Paya fürchtet aber, dass die Repressionswelle gegen die illegale Opposition auf Kuba auch ihn erfassen könnte. „Doch ich werde nicht aufgeben, und ich werde Kuba auch nicht verlassen“, bekräftigt der Menschenrechtler, der von Havel sogar als Kandidat für den Friedensnobelpreis vorgeschlagen wurde, bei einem Gespräch in seiner Wohnung in Havanna.

Paya ist einer der geistigen Väter des Reformprojektes „Varela“, mit dem Kuba von einer Ein-Parteien-Diktatur in eine pluralistische Demokratie verwandelt werden soll. Im Mai vorigen Jahres hatte er beim kubanischen Volkskongress 11.000 Unterschriften dafür eingereicht. Das Volksbegehren wurde zurückgewiesen und Dutzende Koordinatoren des Varela-Projektes verhaftet.
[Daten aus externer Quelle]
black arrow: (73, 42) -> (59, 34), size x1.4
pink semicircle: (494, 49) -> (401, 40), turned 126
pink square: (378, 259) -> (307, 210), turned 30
Es würden dennoch weiter Unterschriften gesammelt, versichert Paya.

Der Sacharow-Preisträger begrüßt die Haltung der Europäischen Union, die aus Protest gegen die Unterdrückung der Regimekritiker Anfang Juni beschloss, die politischen Kontakte zu Kuba einzuschränken. Von staatlichen Protestkundgebungen, wie vorige Woche vor den Botschaften Spaniens und Italiens in Havanna, sollten sich die Europäer nicht beeindrucken lassen.

Ähnlich urteilt Elizardo Sanchez, ein weiterer prominenter Dissident, der sich noch auf freiem Fuß befindet. Ihn beunruhige, wie wenig sich das kommunistische Regime um sein Ansehen im Ausland schere und wie zielstrebig es das Land in die Isolierung führe.
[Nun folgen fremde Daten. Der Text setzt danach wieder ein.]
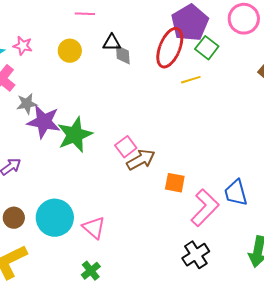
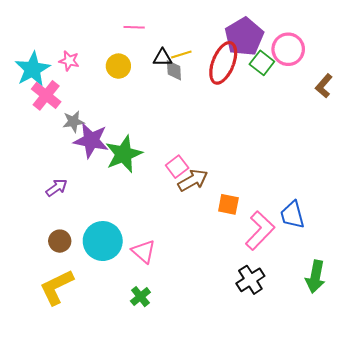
pink circle: (244, 19) -> (288, 49), moved
yellow line: (191, 80) -> (181, 54), moved

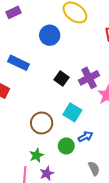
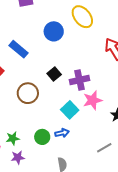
cyan square: (72, 112) -> (70, 110), moved
brown circle: (42, 123) -> (28, 93), moved

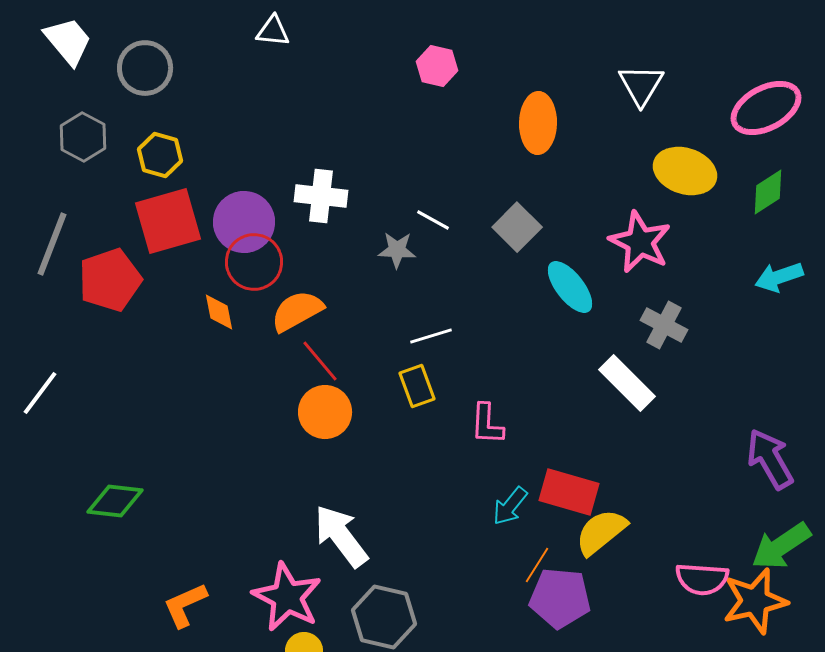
Die Lage der Häftlinge bezeichnet der Menschenrechtler, der selbst achteinhalb Jahre im Gefängnis zubringen musste, als katastrophal. „Sie wurden in Strafanstalten hunderte Kilometer von ihren Heimatorten entfernt gebracht. Man sperrte sie in enge Einzelzellen ohne fließendes Wasser. „In den Zellen wimmelt es von Ratten und Ungeziefer“, sagt Sanchez im dpa-Gespräch.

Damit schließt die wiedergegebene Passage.